Daniel Sousa Buarque

O músico B.B. King, aclamado “rei do blues”, morreu aos 89 anos na semana passada, após passar décadas encantando o mundo com suas músicas marcadas por uma voz profunda e pela guitarra, que parece chorar em suas mãos. Talvez mesmo sem se dar conta, ao partir King deixava para seus súditos uma vasta e magnífica obra que serve perfeitamente para homenageá-lo, como um réquiem que pode ser ouvido para lamentar a perda, celebrando o que foi feito em vida.

King foi por décadas um sinônimo internacional do blues, música que marcou sua carreira. O blues é a música do lamento por excelência. Surgido das mãos de comunidades negras do Sul dos Estados Unidos, o gênero é fortemente ligado à melancolia e à tristeza, sentimentos associados à cor azul na língua inglesa, e que se encaixam perfeitamente no vazio deixado pelo rei ao morrer. King é creditado por ter ajudado a tirar a música negra do sul dos Estados Unidos do seu “gueto” e levado ela ao mundo. Ele levou como ninguém a poesia melancólica do blues para as massas, e deixou pronta uma obra completa para que todos possam celebrar seu nome.

Apesar dos lamentos e da melancolia associada ao estilo musical, o rei teve uma vida fantástica. King tinha o rei no próprio nome. Nasceu Riley King, em 1925 em Berclari, Mississipi, o “sul profundo” de um país marcado pelo racismo. O nome B.B. vinha de “blues boy”, apelido que ganhou nos anos 1940, e mesmo com mais de 80 anos, quando era ajudado a subir no palco, ele ainda ficava parecendo um garoto sempre que se abraçava a Lucille, sua guitarra.

Lucille, afinal, era o grande amor da sua vida. Casado duas vezes, pai, segundo suas próprias contas, de “15 filhos com 15 mulheres diferentes”, ele contava repetidas vezes a história de quando, em 1949, um bar em que ele tocava pegou fogo durante uma briga, e ele enfrentou as chamas para recuperar sua guitarra. Quando descobriu que a briga havia ocorrido por conta de uma mulher chamada Lucille, passou a se referir assim a todas as suas guitarras – essas, inseparáveis.

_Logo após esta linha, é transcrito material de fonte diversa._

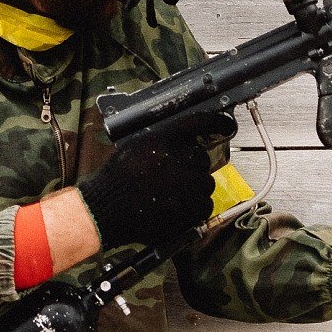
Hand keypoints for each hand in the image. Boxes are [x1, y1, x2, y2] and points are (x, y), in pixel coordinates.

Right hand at [77, 110, 236, 249]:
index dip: (215, 122)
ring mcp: (188, 186)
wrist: (105, 210)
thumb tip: (188, 141)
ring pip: (206, 183)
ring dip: (194, 188)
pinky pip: (205, 205)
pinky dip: (195, 206)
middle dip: (192, 167)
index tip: (226, 124)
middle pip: (202, 159)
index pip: (198, 123)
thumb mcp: (137, 146)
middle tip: (172, 177)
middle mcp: (180, 160)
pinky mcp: (191, 210)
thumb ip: (164, 141)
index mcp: (164, 140)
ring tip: (171, 195)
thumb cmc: (117, 179)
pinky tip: (176, 207)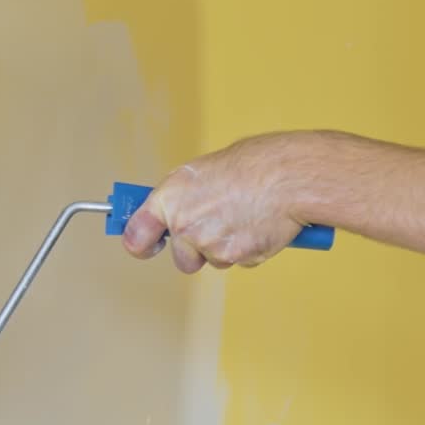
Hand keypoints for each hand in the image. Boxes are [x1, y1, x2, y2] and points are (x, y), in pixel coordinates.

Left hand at [121, 133, 310, 273]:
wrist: (287, 176)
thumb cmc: (254, 164)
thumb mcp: (205, 171)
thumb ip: (186, 195)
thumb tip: (179, 209)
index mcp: (171, 197)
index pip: (137, 234)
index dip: (141, 244)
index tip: (146, 245)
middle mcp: (185, 224)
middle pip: (181, 256)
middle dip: (198, 249)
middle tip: (220, 224)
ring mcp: (210, 245)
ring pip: (214, 259)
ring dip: (227, 246)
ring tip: (245, 216)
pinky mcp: (236, 258)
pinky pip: (240, 260)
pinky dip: (249, 247)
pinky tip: (259, 223)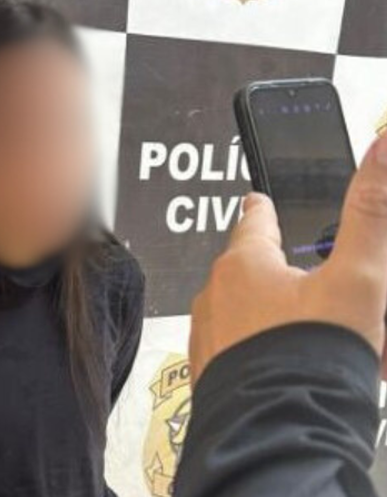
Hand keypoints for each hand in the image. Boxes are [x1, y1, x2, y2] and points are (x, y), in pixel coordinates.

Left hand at [190, 134, 386, 383]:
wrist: (272, 432)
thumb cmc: (307, 357)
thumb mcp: (358, 280)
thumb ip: (370, 214)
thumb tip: (382, 147)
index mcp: (244, 264)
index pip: (253, 220)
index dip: (263, 209)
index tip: (259, 201)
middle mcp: (217, 295)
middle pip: (259, 272)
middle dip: (295, 280)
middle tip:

Em 1941, aos 16 anos, órfão e trabalhando em uma plantação de algodão, ouviu o blues pela primeira vez no rádio, e se apaixonou. Passou a trabalhar como DJ e a escutar e absorver tudo o que havia sido produzido no estilo, o que virou sua formação musical. King chegou às paradas de sucesso musical ainda em 1951, com “ThreeO’Clock Blues”, mas ele considerava que foi em 1968 que rompeu as barreiras do preconceito racial que ainda existia nos Estados Unidos e passou a ser reconhecido por todos como o rei do blues.

Em 1969, pouco depois do seu segundo divórcio, B.B. king lançou “The ThrillisGone”, provavelmente seu maior sucesso. A música havia sido composta para Roy Hawkins, que a gravou originalmente em 1951, mas se tornou o hino de B.B. King, catapultando seu sucesso para todo o mundo. Ouvir agora à canção cria uma forte emoção, como se sua partida pudesse ser associada ao “thrill”, à perda da empolgação de que fala a música.

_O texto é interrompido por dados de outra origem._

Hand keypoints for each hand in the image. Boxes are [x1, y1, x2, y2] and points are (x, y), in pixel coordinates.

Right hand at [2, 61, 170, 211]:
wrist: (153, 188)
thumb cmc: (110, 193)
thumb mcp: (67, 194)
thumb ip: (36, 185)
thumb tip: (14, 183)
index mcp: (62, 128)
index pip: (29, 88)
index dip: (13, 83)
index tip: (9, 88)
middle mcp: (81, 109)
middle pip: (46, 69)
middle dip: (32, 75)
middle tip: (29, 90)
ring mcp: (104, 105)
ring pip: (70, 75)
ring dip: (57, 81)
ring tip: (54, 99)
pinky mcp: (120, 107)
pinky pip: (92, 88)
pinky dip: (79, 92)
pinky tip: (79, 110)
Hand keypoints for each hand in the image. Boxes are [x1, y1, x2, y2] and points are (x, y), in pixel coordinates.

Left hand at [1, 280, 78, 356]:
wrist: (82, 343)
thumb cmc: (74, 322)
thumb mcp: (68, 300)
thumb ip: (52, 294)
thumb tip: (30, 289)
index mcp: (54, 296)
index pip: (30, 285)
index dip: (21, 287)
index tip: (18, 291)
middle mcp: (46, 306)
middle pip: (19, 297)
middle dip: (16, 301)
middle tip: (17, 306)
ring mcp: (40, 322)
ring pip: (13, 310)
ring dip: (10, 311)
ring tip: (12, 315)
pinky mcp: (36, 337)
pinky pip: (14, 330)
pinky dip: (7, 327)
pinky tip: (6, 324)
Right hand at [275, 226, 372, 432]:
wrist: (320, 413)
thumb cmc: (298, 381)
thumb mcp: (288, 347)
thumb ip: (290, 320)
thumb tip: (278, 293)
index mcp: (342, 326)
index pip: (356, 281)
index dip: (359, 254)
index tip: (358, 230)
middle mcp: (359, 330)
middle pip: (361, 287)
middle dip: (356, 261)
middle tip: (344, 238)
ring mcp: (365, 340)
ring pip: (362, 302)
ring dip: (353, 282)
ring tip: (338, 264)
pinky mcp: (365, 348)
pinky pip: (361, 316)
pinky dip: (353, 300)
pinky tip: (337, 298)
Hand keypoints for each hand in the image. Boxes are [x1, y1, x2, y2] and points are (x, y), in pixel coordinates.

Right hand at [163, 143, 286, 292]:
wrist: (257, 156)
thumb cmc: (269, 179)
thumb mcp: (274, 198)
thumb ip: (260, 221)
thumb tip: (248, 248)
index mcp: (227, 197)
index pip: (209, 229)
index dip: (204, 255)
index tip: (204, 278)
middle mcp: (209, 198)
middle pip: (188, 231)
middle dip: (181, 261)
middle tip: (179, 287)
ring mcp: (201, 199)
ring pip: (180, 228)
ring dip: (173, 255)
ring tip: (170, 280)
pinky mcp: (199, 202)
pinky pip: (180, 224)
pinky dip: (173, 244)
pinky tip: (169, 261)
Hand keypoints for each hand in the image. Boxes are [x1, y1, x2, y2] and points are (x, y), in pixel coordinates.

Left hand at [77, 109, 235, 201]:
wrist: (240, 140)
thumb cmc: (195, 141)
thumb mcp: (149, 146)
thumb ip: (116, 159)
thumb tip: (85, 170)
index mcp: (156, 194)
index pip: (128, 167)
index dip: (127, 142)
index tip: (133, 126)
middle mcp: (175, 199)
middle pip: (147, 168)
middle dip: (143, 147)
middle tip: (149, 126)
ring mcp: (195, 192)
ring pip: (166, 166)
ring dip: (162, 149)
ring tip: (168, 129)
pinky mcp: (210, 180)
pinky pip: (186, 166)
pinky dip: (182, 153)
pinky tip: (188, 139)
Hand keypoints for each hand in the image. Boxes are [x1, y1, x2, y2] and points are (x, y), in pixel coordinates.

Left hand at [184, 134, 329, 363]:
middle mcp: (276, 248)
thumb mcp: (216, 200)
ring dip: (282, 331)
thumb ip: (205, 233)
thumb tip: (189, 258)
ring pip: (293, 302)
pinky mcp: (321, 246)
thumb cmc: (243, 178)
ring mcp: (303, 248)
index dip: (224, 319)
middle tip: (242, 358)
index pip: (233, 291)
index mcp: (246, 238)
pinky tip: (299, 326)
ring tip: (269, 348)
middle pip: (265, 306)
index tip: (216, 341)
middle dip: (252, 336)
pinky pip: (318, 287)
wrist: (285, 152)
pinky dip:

B.B. King ganhou 15 prêmios Grammy, tem uma estrela na calçada da fama de Hollywood e é parte dos Halls da fama do Rock e do Blues. Sempre que alguém fala de blues, de uma forma ou de outra, fala de B.B. King. E, considerando que o rock e o pop surgiram a partir daquela batida e daqueles acordes do blues, o estilo vai continuar vivo, e com ele, o seu rei. A exemplo de Mozart, que morreu enquanto finalizava seu réquiem, em 1791, pode-se dizer que a obra de B.B. King também ficou aberta, incompleta, e que vai caber a todos os seus discípulos continuar tocando o blues sem nunca dar um fim ao estilo.

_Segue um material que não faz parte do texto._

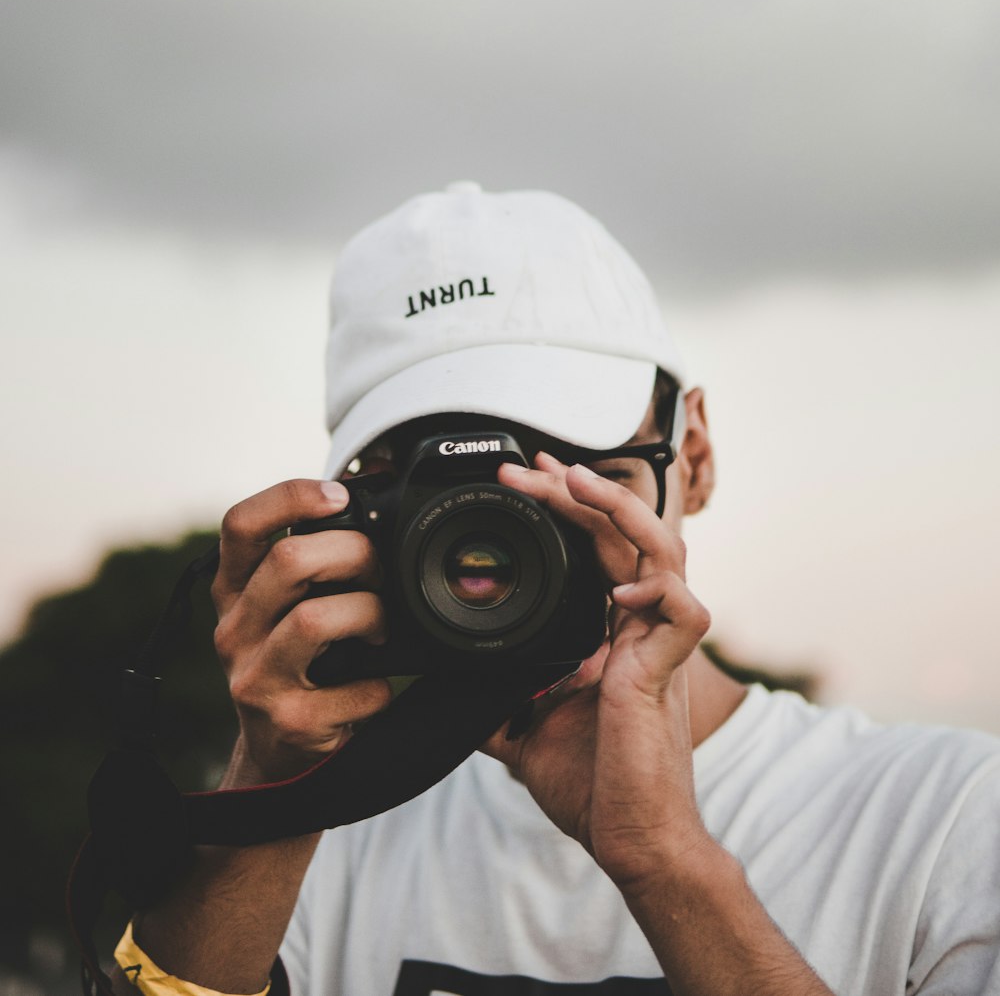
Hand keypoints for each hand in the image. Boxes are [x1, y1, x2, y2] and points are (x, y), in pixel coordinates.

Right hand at [211, 479, 392, 784]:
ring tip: (381, 627)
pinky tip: (376, 687)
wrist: (280, 751)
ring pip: (317, 619)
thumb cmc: (298, 660)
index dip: (290, 497)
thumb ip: (315, 553)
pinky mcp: (288, 722)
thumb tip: (376, 479)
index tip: (339, 496)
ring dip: (370, 614)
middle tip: (378, 573)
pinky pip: (355, 688)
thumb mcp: (288, 603)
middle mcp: (234, 630)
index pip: (240, 523)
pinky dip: (380, 685)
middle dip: (354, 553)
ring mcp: (255, 679)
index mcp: (234, 589)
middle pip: (288, 561)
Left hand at [482, 454, 712, 890]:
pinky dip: (657, 589)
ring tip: (577, 482)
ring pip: (664, 550)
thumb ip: (500, 701)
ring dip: (620, 510)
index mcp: (614, 630)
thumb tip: (452, 691)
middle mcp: (641, 627)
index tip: (529, 478)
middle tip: (533, 465)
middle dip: (578, 491)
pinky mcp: (672, 673)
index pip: (596, 548)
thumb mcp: (526, 730)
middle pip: (622, 534)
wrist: (628, 838)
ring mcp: (660, 646)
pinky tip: (620, 589)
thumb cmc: (591, 785)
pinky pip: (686, 611)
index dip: (569, 507)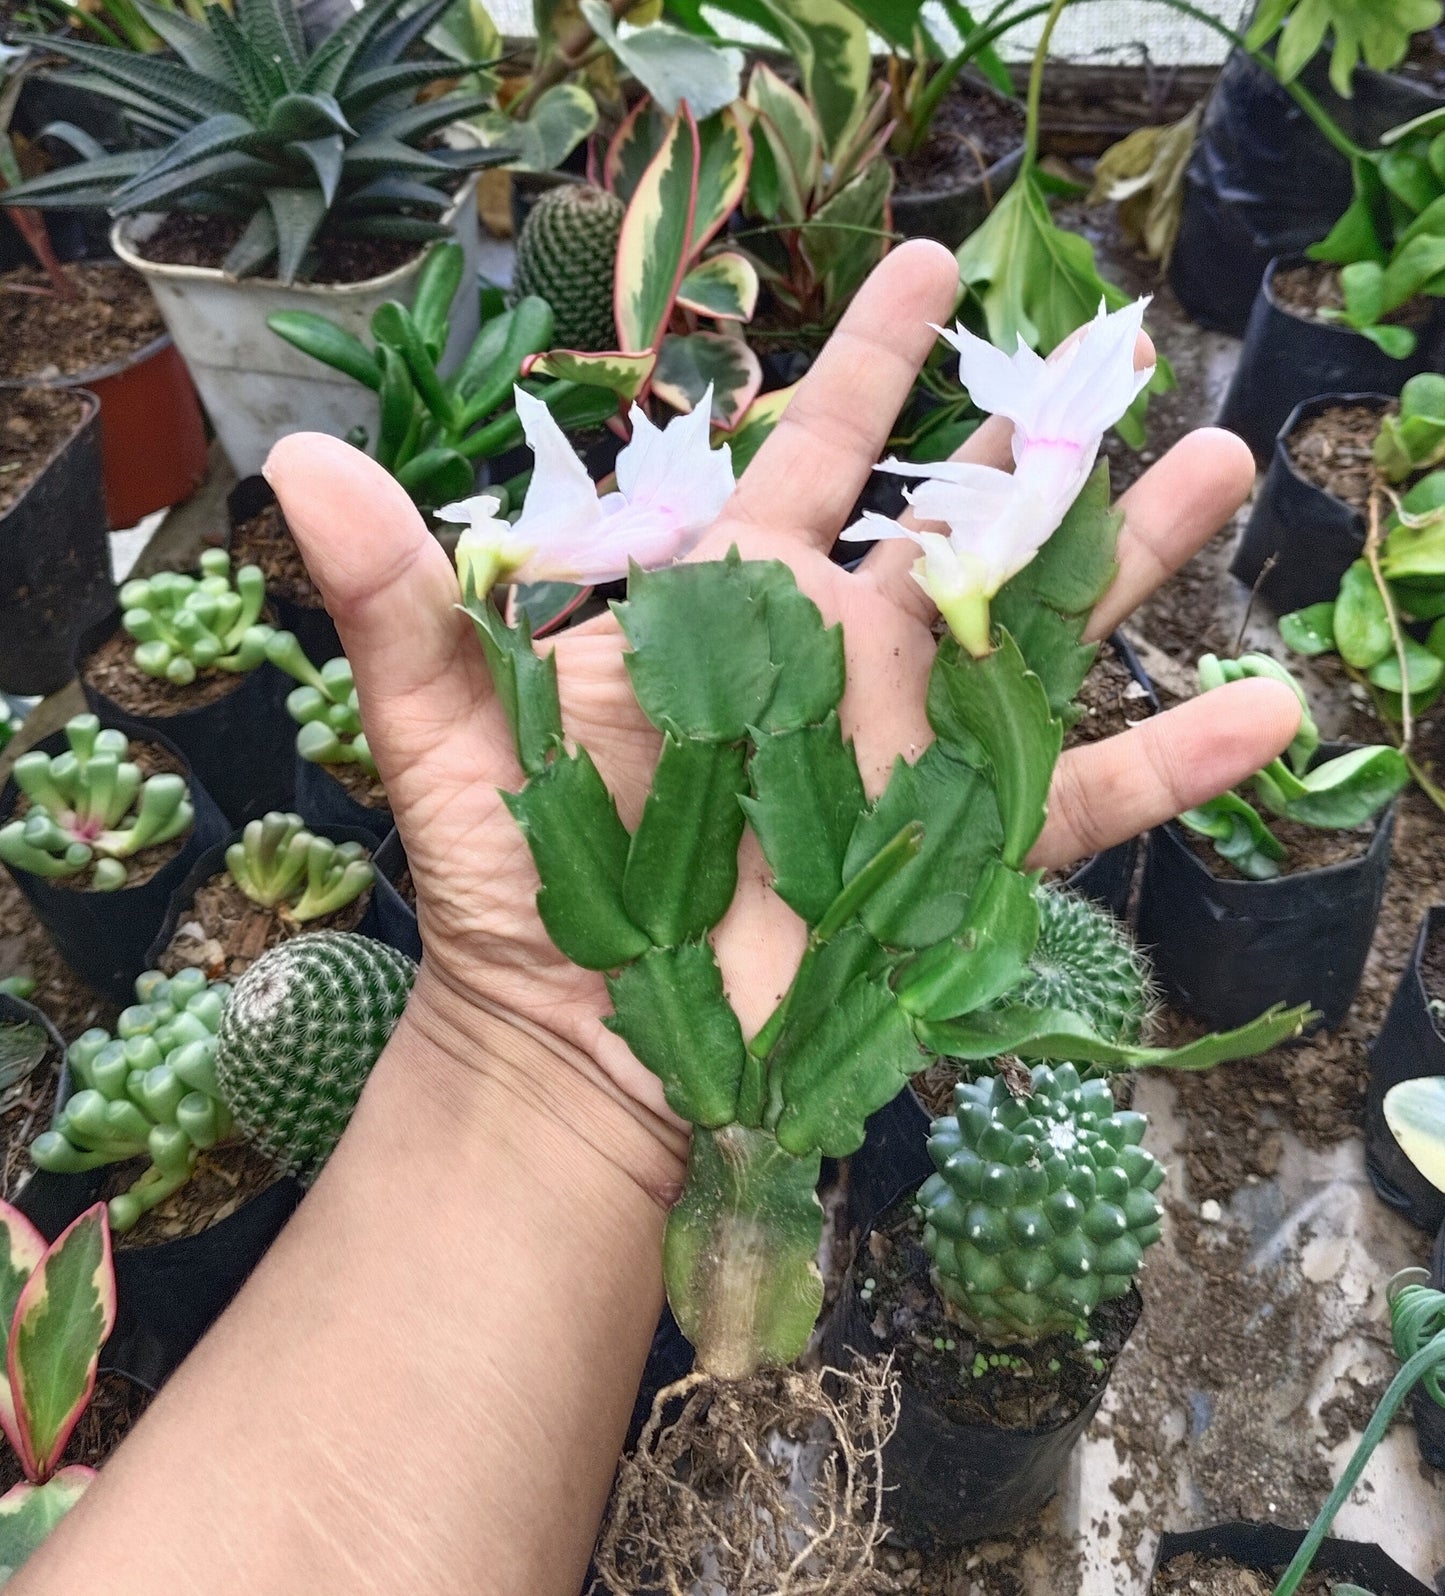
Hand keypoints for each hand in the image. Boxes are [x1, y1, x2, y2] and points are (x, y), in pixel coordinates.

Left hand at [266, 240, 1298, 1165]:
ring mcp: (902, 755)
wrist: (582, 1047)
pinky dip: (1167, 763)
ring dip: (1130, 556)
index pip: (806, 456)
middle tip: (1120, 349)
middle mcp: (834, 664)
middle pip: (954, 527)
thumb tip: (300, 460)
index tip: (924, 271)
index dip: (864, 365)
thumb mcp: (443, 731)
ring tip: (1228, 467)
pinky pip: (1070, 800)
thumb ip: (399, 595)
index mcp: (727, 610)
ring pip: (1035, 636)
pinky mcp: (949, 859)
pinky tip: (1266, 714)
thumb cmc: (512, 889)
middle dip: (1034, 442)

“Eu queria conectar minha guitarra a emoções humanas”, disse o rei em sua autobiografia. A tristeza pela sua morte levou fãs e pessoas que nem mesmo o conheciam muito bem a mergulhar novamente em sua obra. Logo após sua morte e ao longo da última semana, suas canções e vídeos em que aparece tocando se tornaram os mais buscados em serviços de streaming de vídeo e música pela internet. Por mais que isso aconteça com frequência com qualquer artista morto, nenhum outro tem uma obra tão perfeitamente desenhada para afogar as mágoas. Um blues do rei se encaixa perfeitamente em uma semana para celebrar tudo o que King fez pela música. Ele conseguiu como poucos criar uma conexão musical com as emoções.